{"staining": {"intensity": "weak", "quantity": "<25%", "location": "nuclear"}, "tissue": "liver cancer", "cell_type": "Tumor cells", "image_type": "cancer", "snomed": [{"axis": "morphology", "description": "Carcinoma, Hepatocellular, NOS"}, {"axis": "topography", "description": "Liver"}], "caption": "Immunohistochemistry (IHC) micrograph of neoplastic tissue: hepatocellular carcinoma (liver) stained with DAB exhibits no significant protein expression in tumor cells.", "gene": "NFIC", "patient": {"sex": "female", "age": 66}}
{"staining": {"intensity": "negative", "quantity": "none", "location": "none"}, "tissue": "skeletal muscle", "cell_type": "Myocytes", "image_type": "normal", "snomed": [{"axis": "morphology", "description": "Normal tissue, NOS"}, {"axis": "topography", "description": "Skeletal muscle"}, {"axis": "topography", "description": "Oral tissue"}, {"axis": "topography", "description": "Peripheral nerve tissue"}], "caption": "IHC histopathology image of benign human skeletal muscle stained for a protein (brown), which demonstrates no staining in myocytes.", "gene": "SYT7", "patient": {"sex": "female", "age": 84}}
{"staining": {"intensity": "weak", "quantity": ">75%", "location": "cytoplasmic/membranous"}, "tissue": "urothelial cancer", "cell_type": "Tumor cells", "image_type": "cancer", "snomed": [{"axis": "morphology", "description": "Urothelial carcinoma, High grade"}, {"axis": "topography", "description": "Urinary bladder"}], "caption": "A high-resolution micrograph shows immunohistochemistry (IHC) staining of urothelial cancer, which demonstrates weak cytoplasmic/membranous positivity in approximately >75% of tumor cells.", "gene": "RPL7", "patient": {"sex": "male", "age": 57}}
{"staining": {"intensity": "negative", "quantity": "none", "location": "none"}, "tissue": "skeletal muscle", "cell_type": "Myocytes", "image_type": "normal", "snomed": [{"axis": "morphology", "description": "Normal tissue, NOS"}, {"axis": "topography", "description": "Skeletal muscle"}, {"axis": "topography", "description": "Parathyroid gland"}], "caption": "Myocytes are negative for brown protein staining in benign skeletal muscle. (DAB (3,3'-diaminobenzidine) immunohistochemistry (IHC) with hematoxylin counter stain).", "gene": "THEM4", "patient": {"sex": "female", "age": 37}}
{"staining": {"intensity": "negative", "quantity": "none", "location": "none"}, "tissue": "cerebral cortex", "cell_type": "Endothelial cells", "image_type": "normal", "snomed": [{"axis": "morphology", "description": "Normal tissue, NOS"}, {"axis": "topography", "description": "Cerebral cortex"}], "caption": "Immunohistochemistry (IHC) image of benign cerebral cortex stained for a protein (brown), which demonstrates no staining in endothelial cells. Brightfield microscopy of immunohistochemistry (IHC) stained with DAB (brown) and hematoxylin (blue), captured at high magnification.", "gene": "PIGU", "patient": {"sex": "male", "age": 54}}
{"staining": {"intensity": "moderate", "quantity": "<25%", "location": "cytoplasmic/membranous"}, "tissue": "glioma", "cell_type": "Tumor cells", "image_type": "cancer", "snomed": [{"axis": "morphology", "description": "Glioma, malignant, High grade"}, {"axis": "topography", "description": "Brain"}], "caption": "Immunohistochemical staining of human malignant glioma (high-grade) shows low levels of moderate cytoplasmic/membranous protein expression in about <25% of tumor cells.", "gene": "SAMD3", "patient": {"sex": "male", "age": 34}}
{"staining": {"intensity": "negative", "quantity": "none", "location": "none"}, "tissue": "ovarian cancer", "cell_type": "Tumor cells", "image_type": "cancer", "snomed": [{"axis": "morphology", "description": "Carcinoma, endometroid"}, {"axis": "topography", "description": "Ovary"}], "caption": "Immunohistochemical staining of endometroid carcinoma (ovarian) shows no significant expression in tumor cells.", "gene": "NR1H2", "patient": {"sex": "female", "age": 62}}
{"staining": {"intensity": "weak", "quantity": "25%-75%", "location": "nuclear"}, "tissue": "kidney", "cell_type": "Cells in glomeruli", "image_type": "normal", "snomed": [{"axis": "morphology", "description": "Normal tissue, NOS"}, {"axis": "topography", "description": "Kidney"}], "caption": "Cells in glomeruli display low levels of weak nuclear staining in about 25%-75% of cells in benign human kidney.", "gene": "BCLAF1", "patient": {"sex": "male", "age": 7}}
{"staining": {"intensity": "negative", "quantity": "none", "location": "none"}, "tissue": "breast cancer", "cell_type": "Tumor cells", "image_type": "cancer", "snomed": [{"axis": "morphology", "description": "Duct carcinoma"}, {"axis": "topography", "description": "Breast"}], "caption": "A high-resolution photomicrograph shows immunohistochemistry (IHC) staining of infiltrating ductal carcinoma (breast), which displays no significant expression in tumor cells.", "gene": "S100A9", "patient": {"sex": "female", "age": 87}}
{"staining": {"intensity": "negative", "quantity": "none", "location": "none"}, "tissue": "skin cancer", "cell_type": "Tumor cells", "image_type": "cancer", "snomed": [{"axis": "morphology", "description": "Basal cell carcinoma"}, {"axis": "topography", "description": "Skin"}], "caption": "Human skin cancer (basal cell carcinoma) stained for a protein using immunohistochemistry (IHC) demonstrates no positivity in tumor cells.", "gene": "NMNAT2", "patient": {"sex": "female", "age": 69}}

════════════════

▶ _What to do_: Without changing a word, write out each entry again.

▶ _Solved problem_:
{"staining": {"intensity": "weak", "quantity": "<25%", "location": "nuclear"}, "tissue": "liver cancer", "cell_type": "Tumor cells", "image_type": "cancer", "snomed": [{"axis": "morphology", "description": "Carcinoma, Hepatocellular, NOS"}, {"axis": "topography", "description": "Liver"}], "caption": "Immunohistochemistry (IHC) micrograph of neoplastic tissue: hepatocellular carcinoma (liver) stained with DAB exhibits no significant protein expression in tumor cells.", "gene": "NFIC", "patient": {"sex": "female", "age": 66}}
{"staining": {"intensity": "negative", "quantity": "none", "location": "none"}, "tissue": "skeletal muscle", "cell_type": "Myocytes", "image_type": "normal", "snomed": [{"axis": "morphology", "description": "Normal tissue, NOS"}, {"axis": "topography", "description": "Skeletal muscle"}, {"axis": "topography", "description": "Oral tissue"}, {"axis": "topography", "description": "Peripheral nerve tissue"}], "caption": "IHC histopathology image of benign human skeletal muscle stained for a protein (brown), which demonstrates no staining in myocytes.", "gene": "SYT7", "patient": {"sex": "female", "age": 84}}
{"staining": {"intensity": "weak", "quantity": ">75%", "location": "cytoplasmic/membranous"}, "tissue": "urothelial cancer", "cell_type": "Tumor cells", "image_type": "cancer", "snomed": [{"axis": "morphology", "description": "Urothelial carcinoma, High grade"}, {"axis": "topography", "description": "Urinary bladder"}], "caption": "A high-resolution micrograph shows immunohistochemistry (IHC) staining of urothelial cancer, which demonstrates weak cytoplasmic/membranous positivity in approximately >75% of tumor cells.", "gene": "RPL7", "patient": {"sex": "male", "age": 57}}
{"staining": {"intensity": "negative", "quantity": "none", "location": "none"}, "tissue": "skeletal muscle", "cell_type": "Myocytes", "image_type": "normal", "snomed": [{"axis": "morphology", "description": "Normal tissue, NOS"}, {"axis": "topography", "description": "Skeletal muscle"}, {"axis": "topography", "description": "Parathyroid gland"}], "caption": "Myocytes are negative for brown protein staining in benign skeletal muscle. (DAB (3,3'-diaminobenzidine) immunohistochemistry (IHC) with hematoxylin counter stain).", "gene": "THEM4", "patient": {"sex": "female", "age": 37}}
{"staining": {"intensity": "negative", "quantity": "none", "location": "none"}, "tissue": "cerebral cortex", "cell_type": "Endothelial cells", "image_type": "normal", "snomed": [{"axis": "morphology", "description": "Normal tissue, NOS"}, {"axis": "topography", "description": "Cerebral cortex"}], "caption": "Immunohistochemistry (IHC) image of benign cerebral cortex stained for a protein (brown), which demonstrates no staining in endothelial cells. Brightfield microscopy of immunohistochemistry (IHC) stained with DAB (brown) and hematoxylin (blue), captured at high magnification.", "gene": "PIGU", "patient": {"sex": "male", "age": 54}}
{"staining": {"intensity": "moderate", "quantity": "<25%", "location": "cytoplasmic/membranous"}, "tissue": "glioma", "cell_type": "Tumor cells", "image_type": "cancer", "snomed": [{"axis": "morphology", "description": "Glioma, malignant, High grade"}, {"axis": "topography", "description": "Brain"}], "caption": "Immunohistochemical staining of human malignant glioma (high-grade) shows low levels of moderate cytoplasmic/membranous protein expression in about <25% of tumor cells.", "gene": "SAMD3", "patient": {"sex": "male", "age": 34}}
{"staining": {"intensity": "negative", "quantity": "none", "location": "none"}, "tissue": "ovarian cancer", "cell_type": "Tumor cells", "image_type": "cancer", "snomed": [{"axis": "morphology", "description": "Carcinoma, endometroid"}, {"axis": "topography", "description": "Ovary"}], "caption": "Immunohistochemical staining of endometroid carcinoma (ovarian) shows no significant expression in tumor cells.", "gene": "NR1H2", "patient": {"sex": "female", "age": 62}}
{"staining": {"intensity": "weak", "quantity": "25%-75%", "location": "nuclear"}, "tissue": "kidney", "cell_type": "Cells in glomeruli", "image_type": "normal", "snomed": [{"axis": "morphology", "description": "Normal tissue, NOS"}, {"axis": "topography", "description": "Kidney"}], "caption": "Cells in glomeruli display low levels of weak nuclear staining in about 25%-75% of cells in benign human kidney.", "gene": "BCLAF1", "patient": {"sex": "male", "age": 7}}
{"staining": {"intensity": "negative", "quantity": "none", "location": "none"}, "tissue": "breast cancer", "cell_type": "Tumor cells", "image_type": "cancer", "snomed": [{"axis": "morphology", "description": "Duct carcinoma"}, {"axis": "topography", "description": "Breast"}], "caption": "A high-resolution photomicrograph shows immunohistochemistry (IHC) staining of infiltrating ductal carcinoma (breast), which displays no significant expression in tumor cells.", "gene": "S100A9", "patient": {"sex": "female", "age": 87}}
{"staining": {"intensity": "negative", "quantity": "none", "location": "none"}, "tissue": "skin cancer", "cell_type": "Tumor cells", "image_type": "cancer", "snomed": [{"axis": "morphology", "description": "Basal cell carcinoma"}, {"axis": "topography", "description": "Skin"}], "caption": "Human skin cancer (basal cell carcinoma) stained for a protein using immunohistochemistry (IHC) demonstrates no positivity in tumor cells.", "gene": "NMNAT2", "patient": {"sex": "female", "age": 69}}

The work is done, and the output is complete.